The Senate Environment and Public Works Committee voted 13 – 6 Wednesday to favorably report out the nomination of Ho Nieh to become a member of the Nuclear Regulatory Commission.
Democratic Sens. Mark Kelly (Ariz.), Alex Padilla (Calif.) and Sheldon Whitehouse (R.I.) voted along with all 10 Republicans on the committee for Nieh’s nomination.
After garnering some bipartisan support for his nomination, Nieh is slated to go to the full Senate for a confirmation vote at a later day.
The same committee also advanced the nominations of Arthur Graham, Mitch Graves, Jeff Hagood and Randall Jones to be members of the Tennessee Valley Authority board of directors in a 10-to-9 vote.
Whitehouse elected to vote in favor of Nieh despite his concerns “that the mischief and upheaval at the NRC is threatening nuclear safety and regulatory certainty,” he said in his opening statement.
“I expect Mr.

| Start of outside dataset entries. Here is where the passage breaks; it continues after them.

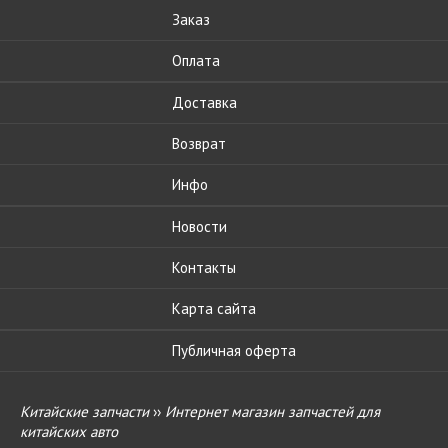
Заказ
Оплата
Доставка
Возврат
Инфо
Новости
Контакты
Карта сайта
Публичная оферта
Китайские запчасти
››
Интернет магазин запчастей для
китайских авто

Nieh to resist the dangerously misguided political interference that upends decades of bipartisan support for NRC as the safety regulator enabling the nuclear industry’s very existence,” Whitehouse said.
In Nieh’s Oct. 8 nomination hearing, he testified before the Senate committee and said, if confirmed, he would commit to the NRC’s mission of safety and independence as a commissioner.
Among the nominations approved during the committee’s business meeting, Nieh was the only nomination that received votes from Democratic senators.
Nieh was nominated by President Donald Trump on July 30 for an NRC commissioner term that is slated to expire on June 30, 2029.
Nieh’s nomination came in the same week where chair David Wright was reconfirmed by the Senate to serve as an NRC commissioner and Annie Caputo announced her resignation.
Prior to Nieh’s nomination, former commissioner Christopher Hanson was terminated from his position by Trump on June 13.
Preceding his nomination, Nieh formerly worked for the NRC for over 20 years and served as the director of the Office of Nuclear Reactor Regulation. After retiring from the NRC in 2021, Nieh transitioned to the industry sector and worked recently as the vice president of regulatory affairs for Southern Nuclear.